TASK A = In the passage on debt and inflation, how large are the yearly payments on the debt?
TASK B = Using the passage on debt and inflation, explain why the USA's debt is said to be shrinking as long as the deficit stays under $400 billion.
TASK C = Restate word for word the part of the passage on debt and inflation starting with "For example for" and going on through "the system works.".

[Opening EXERCISE PASSAGE section]

Once a person's debt becomes so great that they can *NEVER* repay it, then that debt effectively vanishes when they die, and humans have a finite lifespan.

So, either you want to champion for eternal wage slavery, of the very real kind-- or you have to accept that there are upper bounds on even abstract things like debt and currency.

The practical limits on debt are entirely proportional. For example with 2% inflation, debt can grow 2% per year and that's still the same in real terms. There's no meaning to the actual number itself.

For example for the USA's $20 trillion in debt and a 2% target inflation rate, then as long as the deficit is less than $400 billion, the debt is in fact shrinking. They talk about balancing the budget i.e. zero dollar deficits, but that's just the show-talk for the dumb folks. Anyone who's ever thought about it at all knows that's not how things work. Inflation wipes out both savings and debt. That's the point of how the system works.
The fact that the total debt can decrease in adjusted dollars in no way justifies such an enormous debt.  Payments on the debt are nearly $400 billion every year, and that money is just lost to us and in the pockets of investors (not counting the 20% that's between branches of the government... this stuff gets complicated).

[Closing EXERCISE PASSAGE section]
[Opening RECORDS PROVIDED section]

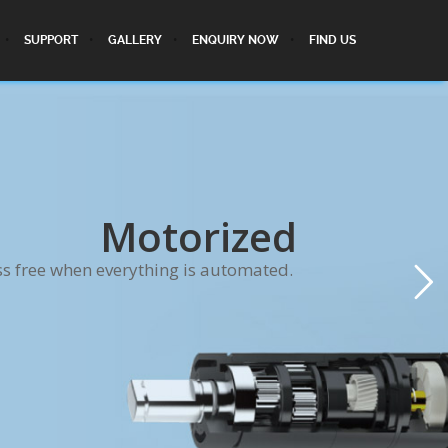
SUPPORT
GALLERY
ENQUIRY NOW
FIND US
Motorized
ss free when everything is automated.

[Closing RECORDS PROVIDED section]

ANSWER AREA A = Payments on the debt are nearly $400 billion every year.

ANSWER AREA B = With $20 trillion in debt and a 2% target inflation rate, the debt can grow by 2% a year, which is $400 billion, and remain the same in real terms. A smaller deficit therefore means the debt falls in adjusted dollars, since inflation wipes out debt.

ANSWER AREA C =
For example for the USA's $20 trillion in debt and a 2% target inflation rate, then as long as the deficit is less than $400 billion, the debt is in fact shrinking. They talk about balancing the budget i.e. zero dollar deficits, but that's just the show-talk for the dumb folks. Anyone who's ever thought about it at all knows that's not how things work. Inflation wipes out both savings and debt. That's the point of how the system works.